## Pedido 1
No trecho sobre a poluição por plástico, qual reservatório o estudo da Unifesp investigou?
## Pedido 2
Dê sequência ao trecho sobre o plástico no corpo humano, começando logo depois da última frase.

## Trecho citado
Mas como esse material entra no corpo humano? Simples: ele está em toda parte, no ar que respiramos e na água que bebemos. Derivado do petróleo, o plástico pode levar séculos para se decompor na natureza, e à medida que se fragmenta em partículas cada vez menores contamina o ambiente. Um estudo conduzido por pesquisadores da Universidade Federal de São Paulo (Unifesp) investigou a poluição do reservatório Guarapiranga, principal fonte de abastecimento da Região Metropolitana de São Paulo, a maior cidade da América Latina.

## Linhas fornecidas
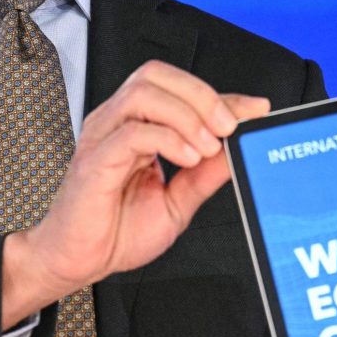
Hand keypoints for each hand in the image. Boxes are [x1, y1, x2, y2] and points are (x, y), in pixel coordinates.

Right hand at [1, 61, 269, 324]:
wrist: (80, 261)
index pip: (179, 90)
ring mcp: (103, 136)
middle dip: (201, 94)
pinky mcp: (95, 159)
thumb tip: (238, 148)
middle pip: (156, 75)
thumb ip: (205, 175)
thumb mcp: (178, 201)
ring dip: (186, 114)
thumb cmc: (117, 230)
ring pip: (144, 92)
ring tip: (207, 146)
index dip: (222, 95)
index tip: (256, 109)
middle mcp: (117, 122)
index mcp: (136, 125)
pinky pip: (132, 131)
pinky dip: (168, 139)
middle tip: (229, 126)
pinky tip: (188, 158)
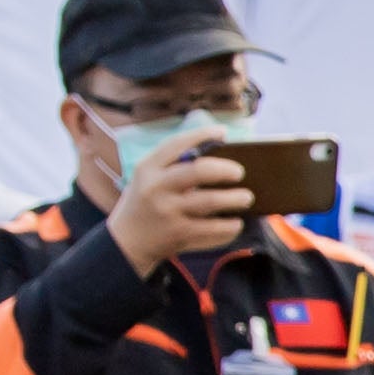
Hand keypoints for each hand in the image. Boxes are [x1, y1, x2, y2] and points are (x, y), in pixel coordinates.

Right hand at [105, 141, 261, 271]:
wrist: (127, 241)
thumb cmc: (147, 201)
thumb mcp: (148, 178)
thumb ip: (174, 164)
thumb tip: (221, 153)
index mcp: (147, 168)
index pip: (177, 144)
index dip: (203, 135)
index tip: (223, 133)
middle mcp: (156, 188)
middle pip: (198, 171)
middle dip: (225, 169)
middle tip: (240, 172)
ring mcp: (167, 213)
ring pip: (210, 202)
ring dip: (234, 198)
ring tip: (246, 197)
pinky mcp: (178, 236)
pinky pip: (213, 229)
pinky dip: (229, 226)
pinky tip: (236, 223)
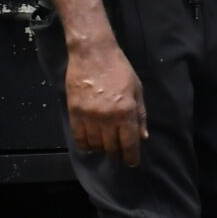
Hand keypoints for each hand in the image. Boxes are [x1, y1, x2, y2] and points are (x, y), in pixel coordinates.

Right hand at [66, 37, 146, 165]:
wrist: (93, 54)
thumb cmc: (120, 69)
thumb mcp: (137, 90)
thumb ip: (140, 114)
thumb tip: (142, 137)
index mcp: (126, 111)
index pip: (129, 143)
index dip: (131, 157)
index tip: (132, 163)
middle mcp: (108, 117)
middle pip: (112, 147)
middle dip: (117, 154)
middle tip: (119, 155)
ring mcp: (89, 116)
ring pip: (95, 145)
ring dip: (102, 150)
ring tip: (105, 147)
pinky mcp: (74, 112)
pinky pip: (79, 137)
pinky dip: (85, 144)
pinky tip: (91, 144)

## Resposta 1
O reservatório Guarapiranga.

## Resposta 2
Os pesquisadores coletaram amostras de sedimentos em oito locais do reservatório, em momentos de seca e em períodos chuvosos. Os resultados apontam que as concentrações de microplásticos oscilam, e são maiores perto das áreas urbanas e durante a estação seca; contudo, a presença das partículas não se limita às áreas urbanas, com ampla intervenção dos seres humanos. Estudos conduzidos pela equipe do pesquisador da Unifesp e integrante do Centro de Estudos Sociedade, Universidade e Ciência (SoU_Ciência), Décio Semensatto, foram os primeiros a mostrar que os microplásticos estão amplamente difundidos em sedimentos de rios amazônicos. Isso significa que os efeitos da poluição já estão espalhados pelo globo, inclusive em lugares onde a intervenção humana parece menos aparente, como na maior reserva de biodiversidade do planeta, a Amazônia. Outras pesquisas também apontam a ingestão de plástico por peixes de diversos níveis tróficos nos rios amazônicos.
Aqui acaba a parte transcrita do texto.